Bank of Japan Gov. Kazuo Ueda said he saw the trend of higher lodging costs when he used to make his own hotel bookings for business trips before he took up the governor’s post in April.

“There appear to be moves leading towards sustainable inflation," Ueda said in an interview Thursday with The Wall Street Journal and other media.

Unlike the Federal Reserve, which has raised rates aggressively since early 2022, the Japanese central bank has maintained monetary easing. It says inflation in Japan is mainly due to temporary rises in energy prices and not backed by strong demand, and is thus not sustainable.

Still, speculation is growing among economists and investors that the bank will tweak its control over the 10-year Japanese government bond yield as soon as this year. In a surprise move last December, the bank raised its bond yield cap to 0.5% from 0.25%.

Economists say service prices for things like movie tickets and hotel rooms will likely contribute to achieving sustainable overall inflation because they tend to reflect higher wages, compared with prices of goods, which fluctuate more widely depending on energy costs and foreign-exchange rates.

Recent wage negotiations in Japan resulted in the biggest pay raises in three decades at some major companies.

Service prices, which had been negative or nearly flat over the past two decades, have started rising at a faster pace in recent months. Government data showed service prices rose 1.7% from a year earlier in April. They were falling last summer.

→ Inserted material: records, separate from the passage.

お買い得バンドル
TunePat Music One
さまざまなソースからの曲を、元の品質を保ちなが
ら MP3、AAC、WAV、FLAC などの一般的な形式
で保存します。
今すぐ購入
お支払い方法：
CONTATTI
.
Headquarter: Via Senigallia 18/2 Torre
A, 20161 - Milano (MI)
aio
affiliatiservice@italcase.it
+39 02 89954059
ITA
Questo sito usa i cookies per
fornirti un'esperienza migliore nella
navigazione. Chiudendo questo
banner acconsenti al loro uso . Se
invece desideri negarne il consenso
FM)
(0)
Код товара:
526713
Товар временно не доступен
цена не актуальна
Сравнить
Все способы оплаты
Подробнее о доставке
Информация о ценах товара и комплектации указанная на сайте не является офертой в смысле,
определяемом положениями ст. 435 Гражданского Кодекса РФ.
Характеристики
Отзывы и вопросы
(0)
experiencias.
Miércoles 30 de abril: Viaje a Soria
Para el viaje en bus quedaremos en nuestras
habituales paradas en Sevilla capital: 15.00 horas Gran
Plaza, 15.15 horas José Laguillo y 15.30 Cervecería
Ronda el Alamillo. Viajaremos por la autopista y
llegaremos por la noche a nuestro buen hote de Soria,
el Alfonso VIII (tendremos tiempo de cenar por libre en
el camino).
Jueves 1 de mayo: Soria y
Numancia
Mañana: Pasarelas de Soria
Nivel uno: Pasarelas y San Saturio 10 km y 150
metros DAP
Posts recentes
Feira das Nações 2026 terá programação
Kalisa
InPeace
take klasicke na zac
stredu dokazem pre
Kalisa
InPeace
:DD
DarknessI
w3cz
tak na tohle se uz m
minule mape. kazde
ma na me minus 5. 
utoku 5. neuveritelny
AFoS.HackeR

Earlier this month, two major Japanese movie theater operators announced that they would raise their ticket prices by 100 yen, equivalent to 70 cents, starting next month. They cited higher wages as one of the reasons for the increase.

Reflecting the global energy crisis triggered by the war in Ukraine, as well as the yen’s sharp decline, inflation finally exceeded the BOJ’s target of 2% last year.

“Whether price increases in the service sector become widespread and continue is one of the points" to monitor to see if inflation above 2% can be sustained, Ueda said.

Ueda said the bank would continue monetary easing for now to nurture such positive developments and keep an eye on any unexpected movements that affect its inflation projections.

“We should respond quickly if we detect risks that are difficult to predict," such as bigger-than-expected changes in wages and prices, he said.

The BOJ governor has said inflation might fall below the bank’s 2% target toward the latter half of this fiscal year, which started in April.

Ueda, a former BOJ board member with a Ph.D. from the Massachusetts Institute of Technology, succeeded Haruhiko Kuroda as BOJ governor in April, after Kuroda’s decadelong monetary-easing policy helped stop falls in prices and create a tighter job market.

Some critics say Kuroda’s aggressive bond buying has led to loose fiscal discipline. Ueda said the bank wouldn’t delay a decision to unwind its monetary easing when its goal is met to help push down the government’s interest payments.